En octobre 2014, l’enquête est élargie à des faits de crimes de guerre (atteintes à la vie et à l’intégrité physique, attaque délibérée contre la population civile qui ne prend pas part directement aux hostilités, participation à une entente en vue de commettre ces crimes). En 2016, les victimes étrangères ou leurs proches se constituent parties civiles.

« Il y avait une volonté de nous cibler »

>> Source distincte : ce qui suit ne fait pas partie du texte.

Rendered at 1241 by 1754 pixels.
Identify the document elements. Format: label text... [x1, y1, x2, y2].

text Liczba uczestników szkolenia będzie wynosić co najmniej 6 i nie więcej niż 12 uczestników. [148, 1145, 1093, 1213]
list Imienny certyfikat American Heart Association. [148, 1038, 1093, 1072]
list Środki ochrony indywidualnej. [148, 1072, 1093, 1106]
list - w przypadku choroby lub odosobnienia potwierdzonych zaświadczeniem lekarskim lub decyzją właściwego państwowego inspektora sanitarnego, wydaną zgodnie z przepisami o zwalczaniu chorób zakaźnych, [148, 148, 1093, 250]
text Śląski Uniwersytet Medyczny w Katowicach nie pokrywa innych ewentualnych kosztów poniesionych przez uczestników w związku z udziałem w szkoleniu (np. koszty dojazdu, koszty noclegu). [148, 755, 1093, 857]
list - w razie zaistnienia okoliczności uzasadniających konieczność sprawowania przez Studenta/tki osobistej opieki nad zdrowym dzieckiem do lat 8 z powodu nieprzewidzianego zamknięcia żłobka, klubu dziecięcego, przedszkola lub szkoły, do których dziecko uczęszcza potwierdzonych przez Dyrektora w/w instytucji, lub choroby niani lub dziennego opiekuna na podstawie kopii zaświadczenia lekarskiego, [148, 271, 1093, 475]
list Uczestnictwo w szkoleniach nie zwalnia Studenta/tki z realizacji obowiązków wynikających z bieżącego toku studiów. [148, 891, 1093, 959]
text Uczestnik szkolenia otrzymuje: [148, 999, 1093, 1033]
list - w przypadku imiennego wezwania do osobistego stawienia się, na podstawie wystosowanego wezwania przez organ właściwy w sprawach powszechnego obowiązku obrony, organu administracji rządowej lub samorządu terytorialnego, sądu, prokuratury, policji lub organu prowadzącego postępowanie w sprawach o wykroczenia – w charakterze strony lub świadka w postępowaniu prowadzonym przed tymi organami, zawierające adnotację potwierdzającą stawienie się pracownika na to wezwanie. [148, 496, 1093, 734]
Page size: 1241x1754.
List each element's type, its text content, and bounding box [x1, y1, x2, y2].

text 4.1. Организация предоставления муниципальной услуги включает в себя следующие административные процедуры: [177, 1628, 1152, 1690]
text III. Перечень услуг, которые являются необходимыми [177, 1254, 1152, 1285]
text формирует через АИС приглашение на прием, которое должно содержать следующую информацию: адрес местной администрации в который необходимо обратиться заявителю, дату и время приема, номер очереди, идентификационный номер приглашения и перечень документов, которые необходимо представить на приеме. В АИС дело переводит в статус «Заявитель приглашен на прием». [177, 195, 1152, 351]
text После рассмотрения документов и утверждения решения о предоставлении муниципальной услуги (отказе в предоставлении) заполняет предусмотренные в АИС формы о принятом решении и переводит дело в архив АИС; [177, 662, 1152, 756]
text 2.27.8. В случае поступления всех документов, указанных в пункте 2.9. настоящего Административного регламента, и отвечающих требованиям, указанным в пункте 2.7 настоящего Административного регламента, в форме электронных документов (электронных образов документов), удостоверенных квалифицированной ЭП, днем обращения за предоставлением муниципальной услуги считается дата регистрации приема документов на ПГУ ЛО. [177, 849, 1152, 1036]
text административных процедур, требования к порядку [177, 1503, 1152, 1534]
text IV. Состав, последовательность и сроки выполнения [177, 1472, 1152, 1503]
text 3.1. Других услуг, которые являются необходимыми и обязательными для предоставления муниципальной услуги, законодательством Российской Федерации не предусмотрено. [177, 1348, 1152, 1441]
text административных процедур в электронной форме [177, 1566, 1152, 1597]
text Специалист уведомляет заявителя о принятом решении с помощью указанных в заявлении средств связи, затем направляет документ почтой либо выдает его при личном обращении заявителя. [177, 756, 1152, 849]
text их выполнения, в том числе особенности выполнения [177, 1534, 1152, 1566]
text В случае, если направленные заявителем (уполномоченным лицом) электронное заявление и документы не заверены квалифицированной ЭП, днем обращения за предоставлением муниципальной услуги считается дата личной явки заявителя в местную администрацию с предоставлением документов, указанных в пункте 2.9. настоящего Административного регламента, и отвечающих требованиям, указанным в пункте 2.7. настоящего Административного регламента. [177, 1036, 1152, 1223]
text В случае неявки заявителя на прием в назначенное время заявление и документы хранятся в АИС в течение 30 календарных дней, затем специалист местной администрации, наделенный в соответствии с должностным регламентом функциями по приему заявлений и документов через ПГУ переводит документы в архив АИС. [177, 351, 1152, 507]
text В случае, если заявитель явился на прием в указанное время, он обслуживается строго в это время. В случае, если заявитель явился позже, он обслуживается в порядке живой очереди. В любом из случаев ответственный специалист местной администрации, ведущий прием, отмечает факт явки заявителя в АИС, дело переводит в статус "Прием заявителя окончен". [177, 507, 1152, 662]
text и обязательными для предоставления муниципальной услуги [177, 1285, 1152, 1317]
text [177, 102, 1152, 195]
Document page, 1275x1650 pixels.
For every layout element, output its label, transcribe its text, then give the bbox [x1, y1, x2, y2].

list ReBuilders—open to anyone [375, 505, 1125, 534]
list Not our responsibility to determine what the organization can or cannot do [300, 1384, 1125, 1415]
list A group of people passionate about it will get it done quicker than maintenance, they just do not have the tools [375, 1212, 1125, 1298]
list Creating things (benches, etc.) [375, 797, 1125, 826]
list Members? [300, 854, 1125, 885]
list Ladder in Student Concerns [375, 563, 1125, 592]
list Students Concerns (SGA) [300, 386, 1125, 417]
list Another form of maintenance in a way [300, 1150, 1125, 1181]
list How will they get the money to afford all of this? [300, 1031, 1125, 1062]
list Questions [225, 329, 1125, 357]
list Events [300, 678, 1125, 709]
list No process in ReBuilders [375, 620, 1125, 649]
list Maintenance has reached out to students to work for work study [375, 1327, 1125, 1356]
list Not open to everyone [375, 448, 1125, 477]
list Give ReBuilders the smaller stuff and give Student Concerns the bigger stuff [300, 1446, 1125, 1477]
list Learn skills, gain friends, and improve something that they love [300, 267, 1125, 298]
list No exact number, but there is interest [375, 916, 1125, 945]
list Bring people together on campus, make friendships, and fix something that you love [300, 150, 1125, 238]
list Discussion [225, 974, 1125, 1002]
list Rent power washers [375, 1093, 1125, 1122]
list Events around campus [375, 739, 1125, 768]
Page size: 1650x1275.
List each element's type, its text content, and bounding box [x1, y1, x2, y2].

« Nous n’étions pas au mauvais endroit au mauvais moment, il y avait une volonté de nous cibler » en tant que « témoins des violences militaires du régime » et dissuader d’autres journalistes de venir, a fait valoir Édith Bouvier en janvier 2013, selon son audition citée dans les observations de ses avocats dont l’AFP a eu connaissance.

D’après ces mêmes observations, en mars 2016, un ancien officier des forces gouvernementales syriennes déclarait aussi, sous couvert d’anonymat: « Il faut savoir que l’objectif principal du régime était de frapper les journalistes car c’était eux qui témoignaient de la réalité de la situation ».

Même constat pour les enquêteurs de l’Office central pour la répression des violences aux personnes. Dans un rapport de juin 2019 dont l’AFP a eu connaissance, il écrit que le bâtiment où se trouvaient les journalistes était « la cible du régime de Bachar al-Assad ».